Why a Hospice Chaplain?

 

On many occasions, family members or primary caregivers of newly admitted hospice patients would ask me during an initial phone call or visit: “what are you and what exactly do you do in a hospice agency?” I would politely reply to them that “I am a chaplain and I am part of the hospice team.” Initial visits to patients and their family members are always interesting because many often assume that chaplains, as religious leaders, would be there to convert patients and family members to the chaplain’s religion. That couldn’t be further from the truth. 

 

A hospice chaplain conducts assessment, plans, and cares for the patient’s spiritual needs throughout the end-of-life process. Chaplains are trained religious professionals who are endorsed by their religious denominations to work in a particular ministry such as hospice care. Generally, chaplains possess a master’s degree in divinity or a related field such as religion. They may have attended specialized training after their graduate program such as Clinical Pastoral Education (CPE), while others may have finished doctorates such as the Doctor of Ministry (D.Min) or Doctor of Philosophy (Ph.D.). Many hospice chaplains are also ordained and experienced clergymen in their denominations.

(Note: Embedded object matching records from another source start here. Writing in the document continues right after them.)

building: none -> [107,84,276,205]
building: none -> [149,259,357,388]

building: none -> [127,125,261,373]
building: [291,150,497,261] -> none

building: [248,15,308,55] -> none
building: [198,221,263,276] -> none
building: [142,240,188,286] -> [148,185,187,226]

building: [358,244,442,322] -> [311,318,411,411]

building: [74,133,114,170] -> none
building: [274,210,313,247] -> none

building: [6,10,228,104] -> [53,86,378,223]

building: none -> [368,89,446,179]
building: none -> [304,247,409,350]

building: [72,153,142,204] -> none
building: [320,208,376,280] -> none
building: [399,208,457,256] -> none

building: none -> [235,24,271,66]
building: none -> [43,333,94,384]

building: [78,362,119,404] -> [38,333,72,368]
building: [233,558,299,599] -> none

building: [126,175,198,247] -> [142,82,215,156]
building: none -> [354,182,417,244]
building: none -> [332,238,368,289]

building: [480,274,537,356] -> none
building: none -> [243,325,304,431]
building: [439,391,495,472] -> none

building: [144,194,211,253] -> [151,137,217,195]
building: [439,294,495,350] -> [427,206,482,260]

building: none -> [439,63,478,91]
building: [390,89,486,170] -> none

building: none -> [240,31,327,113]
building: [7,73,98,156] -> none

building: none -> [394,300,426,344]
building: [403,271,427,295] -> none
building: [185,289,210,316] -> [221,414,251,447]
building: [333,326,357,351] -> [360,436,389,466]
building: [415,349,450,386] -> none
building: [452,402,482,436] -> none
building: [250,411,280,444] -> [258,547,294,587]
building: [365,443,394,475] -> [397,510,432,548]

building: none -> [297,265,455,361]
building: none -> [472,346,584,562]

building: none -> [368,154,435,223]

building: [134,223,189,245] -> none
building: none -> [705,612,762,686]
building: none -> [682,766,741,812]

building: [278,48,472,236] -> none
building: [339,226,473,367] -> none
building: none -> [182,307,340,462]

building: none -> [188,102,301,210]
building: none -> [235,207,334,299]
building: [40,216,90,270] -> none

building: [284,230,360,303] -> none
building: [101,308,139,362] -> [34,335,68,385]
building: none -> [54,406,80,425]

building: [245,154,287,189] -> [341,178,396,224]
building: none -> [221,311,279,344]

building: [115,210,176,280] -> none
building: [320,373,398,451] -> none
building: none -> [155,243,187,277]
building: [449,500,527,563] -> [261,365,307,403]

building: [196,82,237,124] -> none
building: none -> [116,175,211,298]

Spirituality and religion can be critical coping factors for persons who are experiencing debilitating or terminal illnesses, and the chaplain is the right professional to assist the patients and their families in using the power of faith in order to cope with life’s challenges in the face of terminal illness. Chaplains provide a ministry of presence, provide counseling, responds to families’ spiritual distress, perform rites and rituals, reinforce spiritual coping while at the same time honoring and respecting the belief system of the patients and their families. 

 

At HOPE Palliative Care and Hospice, the chaplains’ role does not end with the patients’ passing. Our chaplains conduct follow-up bereavement and grief counseling for the family members as needed after the patients have passed away and are available in person or by phone to conduct pastoral assistance.